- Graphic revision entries

◆ ◆ ◆ ◆ ◆ ◆ ◆

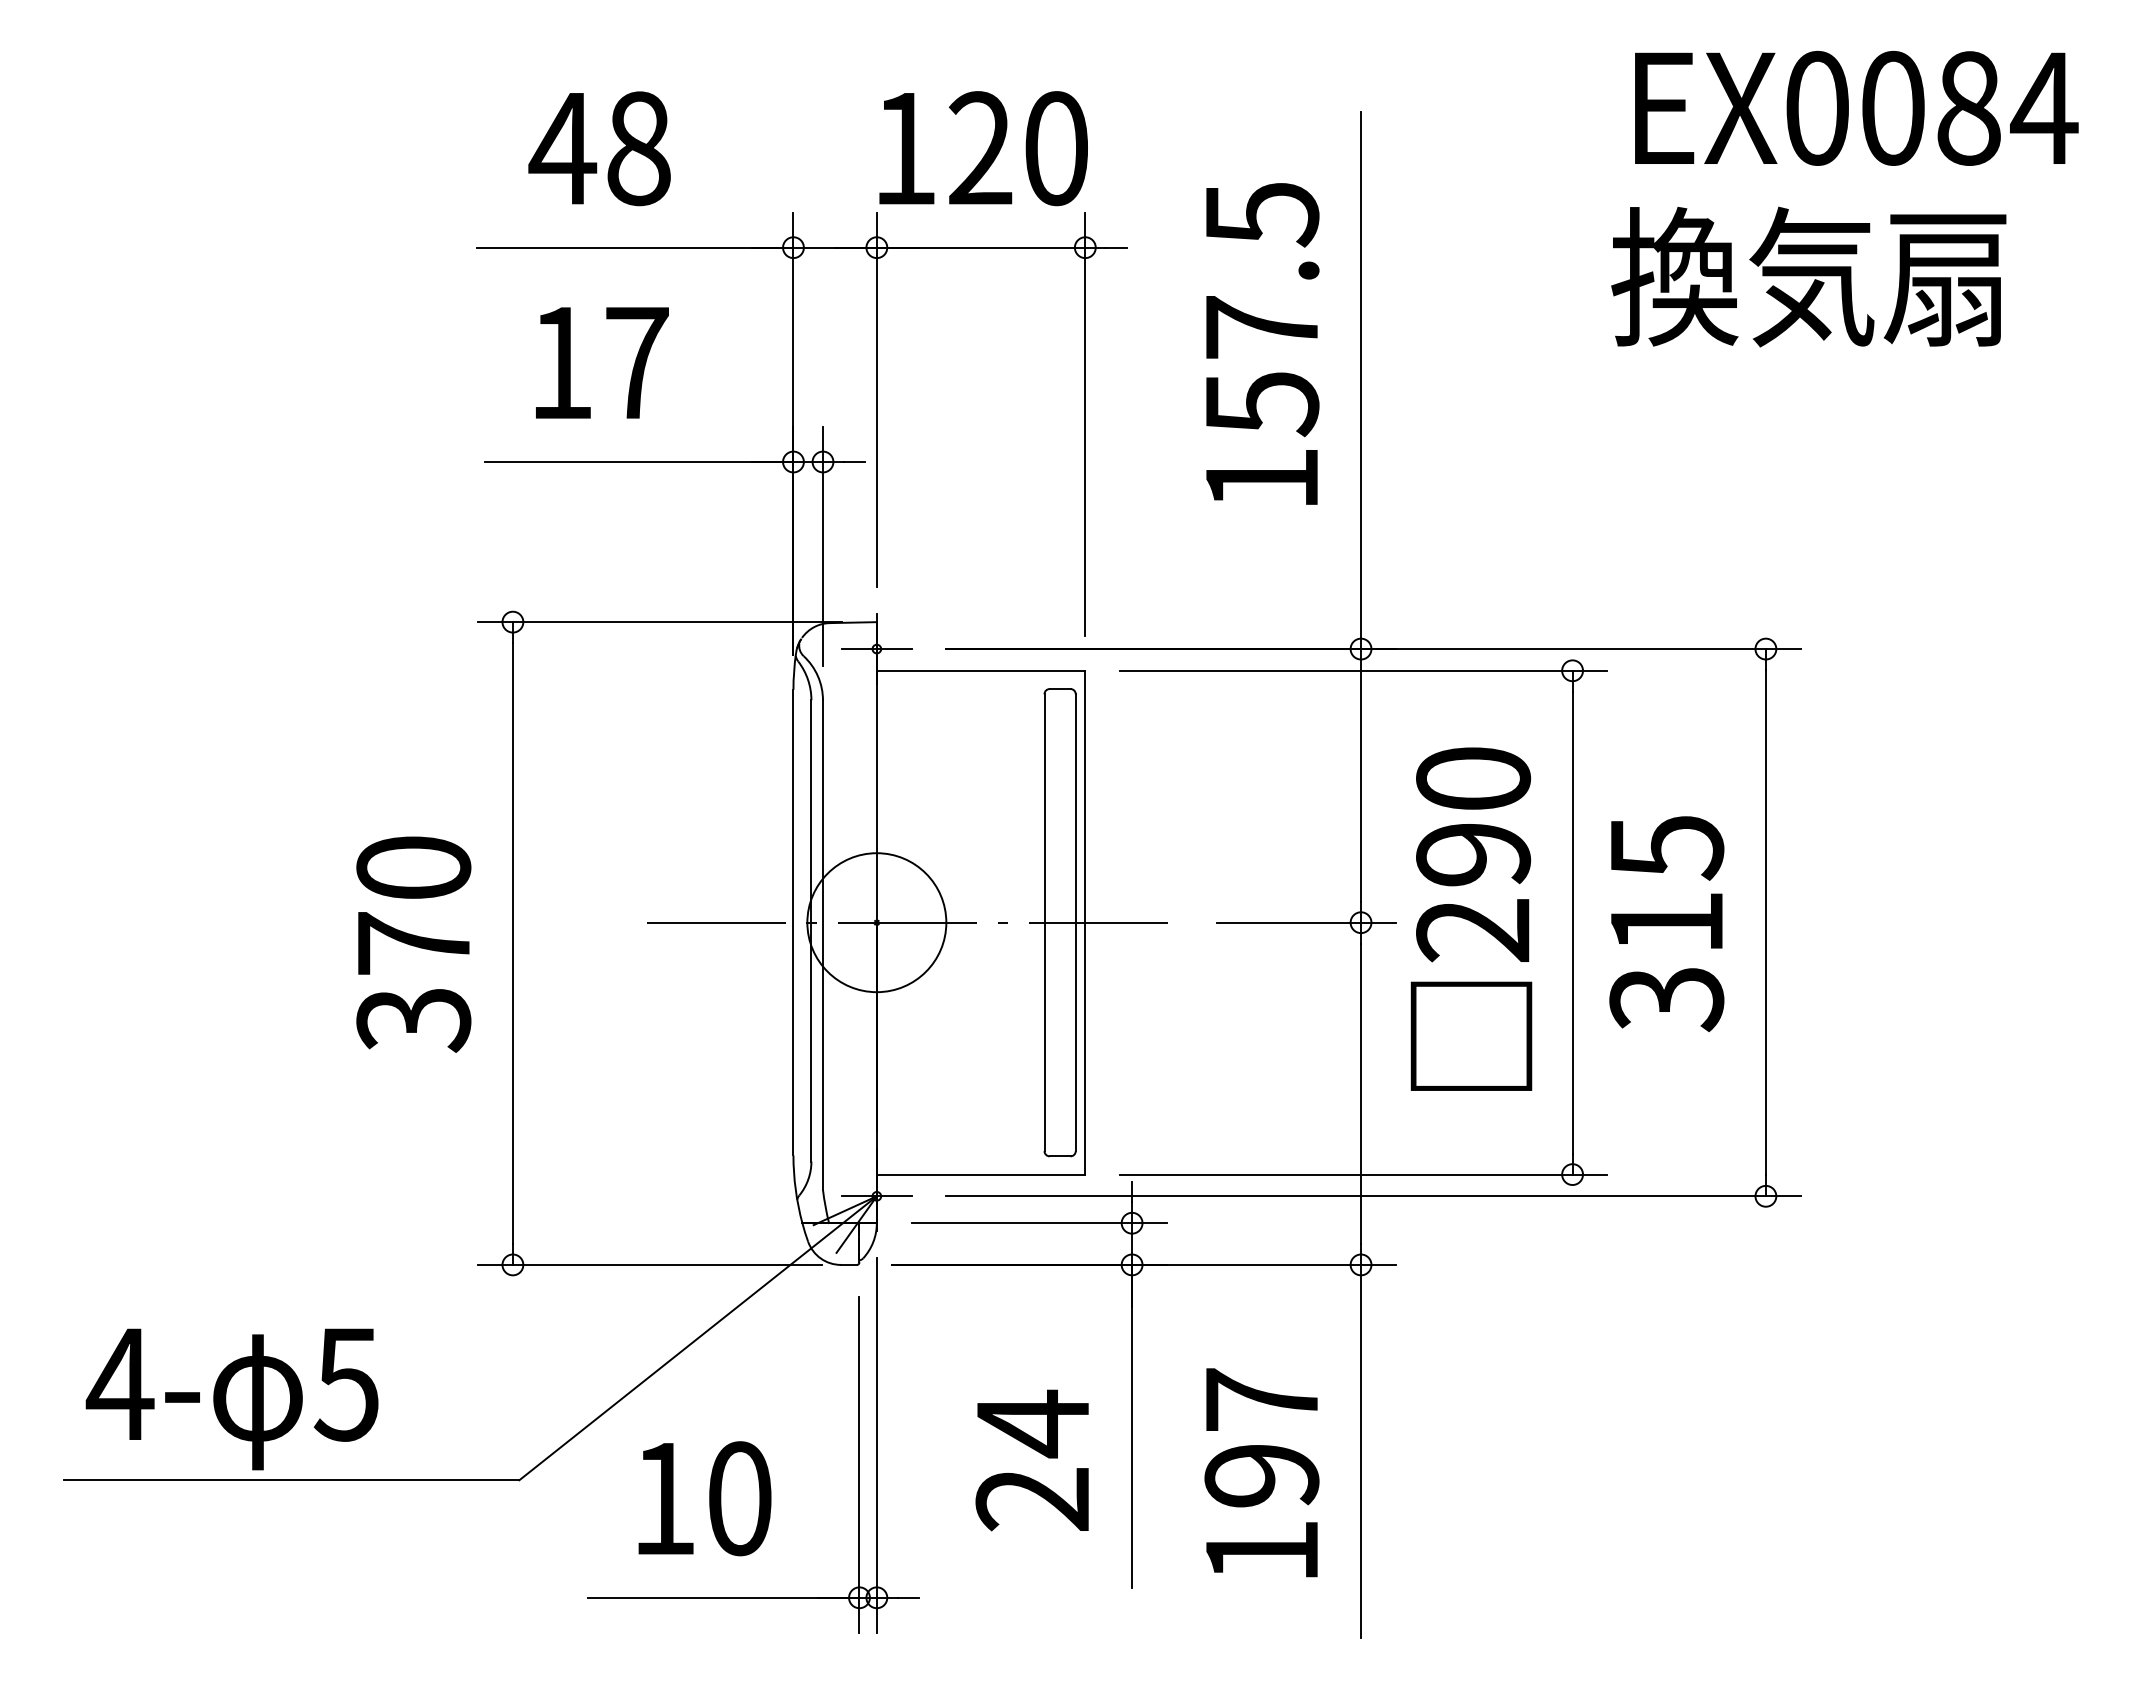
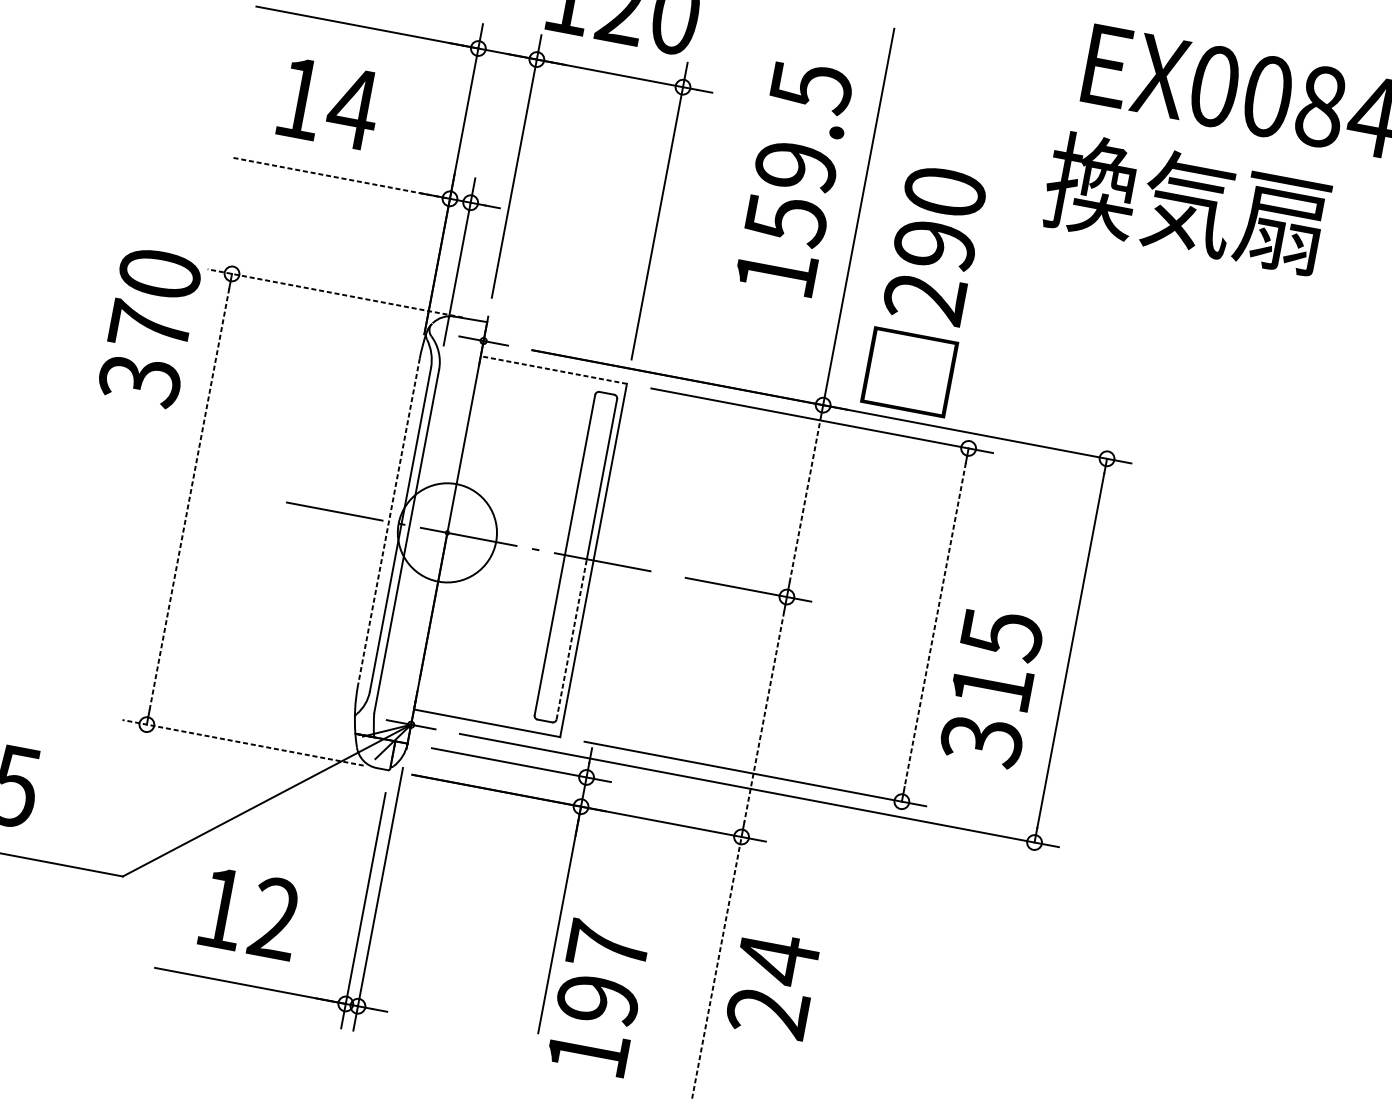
text: (1261, 327) -> (795, 166), 157.5 -> 159.5
text: (636, 362) -> (353, 108), 17 -> 14
line: (639, 462) -> (341, 178), solid -> dashed
line: (660, 622) -> (335, 293), solid -> dashed
line: (980, 670) -> (553, 369), solid -> dashed
line: (1361, 785) -> (805, 500), solid -> dashed
text: (1471, 918) -> (925, 289), moved
line: (793, 922) -> (388, 521), solid -> dashed
line: (1572, 923) -> (935, 625), solid -> dashed
text: (1666, 924) -> (991, 688), moved
line: (512, 943) -> (189, 499), solid -> dashed
text: (413, 944) -> (149, 327), moved
line: (1075, 1036) -> (571, 639), solid -> dashed
line: (1361, 1094) -> (764, 717), solid -> dashed
line: (650, 1264) -> (243, 742), solid -> dashed
line: (1361, 1451) -> (717, 967), solid -> dashed
text: (1031, 1460) -> (772, 984), moved
text: (1261, 1472) -> (598, 997), moved
text: (739, 1498) -> (274, 918), 10 -> 12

◆ ◆ ◆ ◆ ◆ ◆ ◆

- TASK TO CARRY OUT
Look through the data above and return each line where the string "solid" occurs.

- REPLY TO THE TASK
line: (639, 462) -> (341, 178), solid -> dashed
line: (660, 622) -> (335, 293), solid -> dashed
line: (980, 670) -> (553, 369), solid -> dashed
line: (1361, 785) -> (805, 500), solid -> dashed
line: (793, 922) -> (388, 521), solid -> dashed
line: (1572, 923) -> (935, 625), solid -> dashed
line: (512, 943) -> (189, 499), solid -> dashed
line: (1075, 1036) -> (571, 639), solid -> dashed
line: (1361, 1094) -> (764, 717), solid -> dashed
line: (650, 1264) -> (243, 742), solid -> dashed
line: (1361, 1451) -> (717, 967), solid -> dashed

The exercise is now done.